The president and relevant directors listen to opinions based on various perspectives and select suitable candidates to serve as a member of the Board, comprehensively taking into account their background, personality, insight, and other factors. The Executive Nomination and Remuneration Council, which is chaired by an independent outside director and also has a majority of independent outside directors serving as its members, then holds debate on these candidates and lists the candidates for selection for the current fiscal year.
Directors are selected based on an informal resolution by the Board of Directors and deliberation at the General Meeting of Shareholders.
Audit & Supervisory Board members are selected based on an informal resolution by the Board of Directors and deliberation at the General Meeting of Shareholders, with the consent of the Audit & Supervisory Board.

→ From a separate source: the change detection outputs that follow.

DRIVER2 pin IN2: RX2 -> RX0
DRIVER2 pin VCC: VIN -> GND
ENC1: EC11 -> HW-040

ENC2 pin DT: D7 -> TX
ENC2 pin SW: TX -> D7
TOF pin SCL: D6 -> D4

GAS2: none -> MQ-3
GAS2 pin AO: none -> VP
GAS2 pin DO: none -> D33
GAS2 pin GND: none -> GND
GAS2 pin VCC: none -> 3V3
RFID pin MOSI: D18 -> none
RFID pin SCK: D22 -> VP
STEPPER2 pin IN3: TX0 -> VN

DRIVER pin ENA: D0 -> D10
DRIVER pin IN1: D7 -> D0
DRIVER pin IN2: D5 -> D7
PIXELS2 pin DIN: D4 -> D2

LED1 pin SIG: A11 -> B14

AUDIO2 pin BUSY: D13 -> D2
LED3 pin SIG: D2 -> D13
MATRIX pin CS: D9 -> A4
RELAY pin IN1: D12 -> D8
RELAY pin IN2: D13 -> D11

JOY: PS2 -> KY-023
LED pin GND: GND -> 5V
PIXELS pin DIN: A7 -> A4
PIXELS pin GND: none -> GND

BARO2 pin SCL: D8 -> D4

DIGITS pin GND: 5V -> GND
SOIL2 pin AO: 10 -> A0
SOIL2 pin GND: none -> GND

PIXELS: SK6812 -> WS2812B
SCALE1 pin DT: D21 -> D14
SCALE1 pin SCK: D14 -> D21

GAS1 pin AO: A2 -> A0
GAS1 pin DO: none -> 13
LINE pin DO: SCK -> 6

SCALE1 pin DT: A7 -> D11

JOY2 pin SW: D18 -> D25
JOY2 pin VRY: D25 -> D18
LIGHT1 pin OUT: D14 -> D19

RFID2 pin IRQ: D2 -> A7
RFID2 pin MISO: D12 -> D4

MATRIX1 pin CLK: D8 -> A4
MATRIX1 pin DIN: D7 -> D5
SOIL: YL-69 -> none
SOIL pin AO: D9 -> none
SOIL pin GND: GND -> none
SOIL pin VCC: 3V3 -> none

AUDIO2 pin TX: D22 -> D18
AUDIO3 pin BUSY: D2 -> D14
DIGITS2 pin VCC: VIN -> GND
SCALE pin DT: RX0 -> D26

Management Strategy Meeting and Management Deliberation Meeting

The Management Strategy Meeting holds strategic discussions with a business, functional, and regional focus, particularly from a medium- to long-term perspective. The Management Deliberation Meeting holds discussions on agenda items for meetings of the Board of Directors and other important matters pertaining to management overall (Companywide business plans, investment projects, important transactions, collaborative projects, and other important management-related matters). These bodies also share information that is important for business management in order to facilitate swift operational execution.

Meetings of both bodies are attended by the president, the heads of each business group and functional department, general managers, and the inside Audit & Supervisory Board members. In this way, the meetings provide a structure for engaging in multifaceted discussions.

Both bodies, in principle, meet once a week. In fiscal 2021, the Management Strategy Meeting met a total of 34 times, and the Management Deliberation Meeting met a total of 32times.

Management Oversight Function

Two inside Audit & Supervisory Board members and two outside Audit & Supervisory Board members with dedicated staff are responsible for monitoring the execution of duties by directors as well as the business operations and financial conditions of the Group.

In accordance with in-house regulations, the Internal Audit Department conducts internal audits on the legality, validity, and efficiency of the Company’s operations. Based on the issues pointed out in these audits, each department of the Company is working to establish and subsequently enhance operational control and management systems. Audit & Supervisory Board members attend important meetings including meetings of the Board of Directors and audit directors’ execution of their business duties through the exchange of information with the Internal Audit Department and Internal Control-Departments, as well as with the Accounting Auditors, thereby fulfilling their management oversight function.

Establishing and Strengthening Internal Controls

With the aim of ensuring fair and efficient business operations, we formulated the DENSO Basic Policies for Internal Control. We have stipulated basic policies for control as well as various rules and systems in areas that form the basis of our management, such as the code of conduct, management systems, risk management, and compliance. We make revisions and changes when necessary after undertaking regularly scheduled annual verifications of the status of implementation.

Future Initiatives

To bolster the Board of Directors’ effectiveness, each year we interview participants, look back on results, and consider plans for improvement. We also survey each committee and deliberating body , including the Management Deliberation Meeting, asking participants to reflect back on the past year. These surveys provide feedback to the secretariat, which we incorporate into our improvements.

Through ongoing improvements, DENSO will continue working to enhance its corporate governance.